-- Task objective --
From the first line of the data below through the line holding "Picture 1: EM", write out each line exactly as it stands.

-- Available data --
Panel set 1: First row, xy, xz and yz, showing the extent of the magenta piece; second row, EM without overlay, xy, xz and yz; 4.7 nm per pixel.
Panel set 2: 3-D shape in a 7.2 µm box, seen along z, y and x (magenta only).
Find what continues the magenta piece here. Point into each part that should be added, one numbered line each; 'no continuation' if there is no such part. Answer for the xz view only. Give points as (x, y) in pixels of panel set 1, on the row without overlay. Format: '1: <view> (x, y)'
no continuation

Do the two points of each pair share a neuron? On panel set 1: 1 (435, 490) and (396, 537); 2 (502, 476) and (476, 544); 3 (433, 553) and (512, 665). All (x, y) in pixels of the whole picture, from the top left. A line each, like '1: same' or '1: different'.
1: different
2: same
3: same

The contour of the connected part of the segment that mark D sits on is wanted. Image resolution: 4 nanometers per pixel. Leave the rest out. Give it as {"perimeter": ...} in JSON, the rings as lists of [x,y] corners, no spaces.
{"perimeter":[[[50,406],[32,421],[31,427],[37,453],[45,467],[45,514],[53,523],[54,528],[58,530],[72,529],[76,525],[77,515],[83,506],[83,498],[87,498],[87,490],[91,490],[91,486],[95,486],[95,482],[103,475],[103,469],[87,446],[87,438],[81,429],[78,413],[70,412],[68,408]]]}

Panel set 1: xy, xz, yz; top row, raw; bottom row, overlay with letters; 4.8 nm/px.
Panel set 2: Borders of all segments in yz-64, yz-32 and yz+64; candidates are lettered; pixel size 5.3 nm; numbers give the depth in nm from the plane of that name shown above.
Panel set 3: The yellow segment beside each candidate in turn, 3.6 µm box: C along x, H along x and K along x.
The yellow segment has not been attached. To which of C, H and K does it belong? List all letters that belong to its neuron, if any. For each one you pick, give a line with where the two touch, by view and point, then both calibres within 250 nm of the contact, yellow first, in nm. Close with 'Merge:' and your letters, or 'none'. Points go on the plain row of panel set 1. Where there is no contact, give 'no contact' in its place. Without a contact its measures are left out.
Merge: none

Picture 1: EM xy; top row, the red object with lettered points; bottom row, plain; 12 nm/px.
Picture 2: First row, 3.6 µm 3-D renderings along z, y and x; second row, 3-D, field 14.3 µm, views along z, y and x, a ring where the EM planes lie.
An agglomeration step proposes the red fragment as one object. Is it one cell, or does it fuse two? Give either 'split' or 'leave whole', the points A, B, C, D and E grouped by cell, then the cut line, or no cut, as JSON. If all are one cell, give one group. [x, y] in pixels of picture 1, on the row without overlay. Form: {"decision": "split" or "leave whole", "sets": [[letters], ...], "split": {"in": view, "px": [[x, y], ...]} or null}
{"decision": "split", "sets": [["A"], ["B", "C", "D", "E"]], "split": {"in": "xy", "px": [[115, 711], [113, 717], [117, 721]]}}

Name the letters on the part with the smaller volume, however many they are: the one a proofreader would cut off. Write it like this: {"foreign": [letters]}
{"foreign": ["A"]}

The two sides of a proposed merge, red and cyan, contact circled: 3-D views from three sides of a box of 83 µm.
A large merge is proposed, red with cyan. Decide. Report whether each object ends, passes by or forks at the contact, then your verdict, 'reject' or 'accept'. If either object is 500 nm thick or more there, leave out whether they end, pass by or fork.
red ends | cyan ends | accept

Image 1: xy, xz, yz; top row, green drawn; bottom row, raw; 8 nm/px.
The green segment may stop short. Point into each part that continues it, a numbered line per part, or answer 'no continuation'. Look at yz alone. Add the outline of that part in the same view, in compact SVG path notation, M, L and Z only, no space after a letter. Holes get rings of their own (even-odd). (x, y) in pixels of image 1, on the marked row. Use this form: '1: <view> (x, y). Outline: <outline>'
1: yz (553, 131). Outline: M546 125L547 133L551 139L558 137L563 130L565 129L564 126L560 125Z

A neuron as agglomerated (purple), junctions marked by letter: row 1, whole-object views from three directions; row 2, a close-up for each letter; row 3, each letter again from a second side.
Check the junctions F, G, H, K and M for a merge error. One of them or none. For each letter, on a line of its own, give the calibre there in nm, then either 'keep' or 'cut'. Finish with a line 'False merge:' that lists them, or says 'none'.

-- Exercise answer --
Panel set 1: First row, xy, xz and yz, showing the extent of the magenta piece; second row, EM without overlay, xy, xz and yz; 4.7 nm per pixel.
Panel set 2: 3-D shape in a 7.2 µm box, seen along z, y and x (magenta only).
Find what continues the magenta piece here. Point into each part that should be added, one numbered line each; 'no continuation' if there is no such part. Answer for the xz view only. Give points as (x, y) in pixels of panel set 1, on the row without overlay. Format: '1: <view> (x, y)'
no continuation

Do the two points of each pair share a neuron? On panel set 1: 1 (435, 490) and (396, 537); 2 (502, 476) and (476, 544); 3 (433, 553) and (512, 665). All (x, y) in pixels of the whole picture, from the top left. A line each, like '1: same' or '1: different'.
1: different
2: same
3: same

The contour of the connected part of the segment that mark D sits on is wanted. Image resolution: 4 nanometers per pixel. Leave the rest out. Give it as {"perimeter": ...} in JSON, the rings as lists of [x,y] corners, no spaces.
{"perimeter":[[[50,406],[32,421],[31,427],[37,453],[45,467],[45,514],[53,523],[54,528],[58,530],[72,529],[76,525],[77,515],[83,506],[83,498],[87,498],[87,490],[91,490],[91,486],[95,486],[95,482],[103,475],[103,469],[87,446],[87,438],[81,429],[78,413],[70,412],[68,408]]]}

Panel set 1: xy, xz, yz; top row, raw; bottom row, overlay with letters; 4.8 nm/px.
Panel set 2: Borders of all segments in yz-64, yz-32 and yz+64; candidates are lettered; pixel size 5.3 nm; numbers give the depth in nm from the plane of that name shown above.
Panel set 3: The yellow segment beside each candidate in turn, 3.6 µm box: C along x, H along x and K along x.
The yellow segment has not been attached. To which of C, H and K does it belong? List all letters that belong to its neuron, if any. For each one you pick, give a line with where the two touch, by view and point, then both calibres within 250 nm of the contact, yellow first, in nm. Close with 'Merge:' and your letters, or 'none'. Points go on the plain row of panel set 1. Where there is no contact, give 'no contact' in its place. Without a contact its measures are left out.
Merge: none

Picture 1: EM xy; top row, the red object with lettered points; bottom row, plain; 12 nm/px.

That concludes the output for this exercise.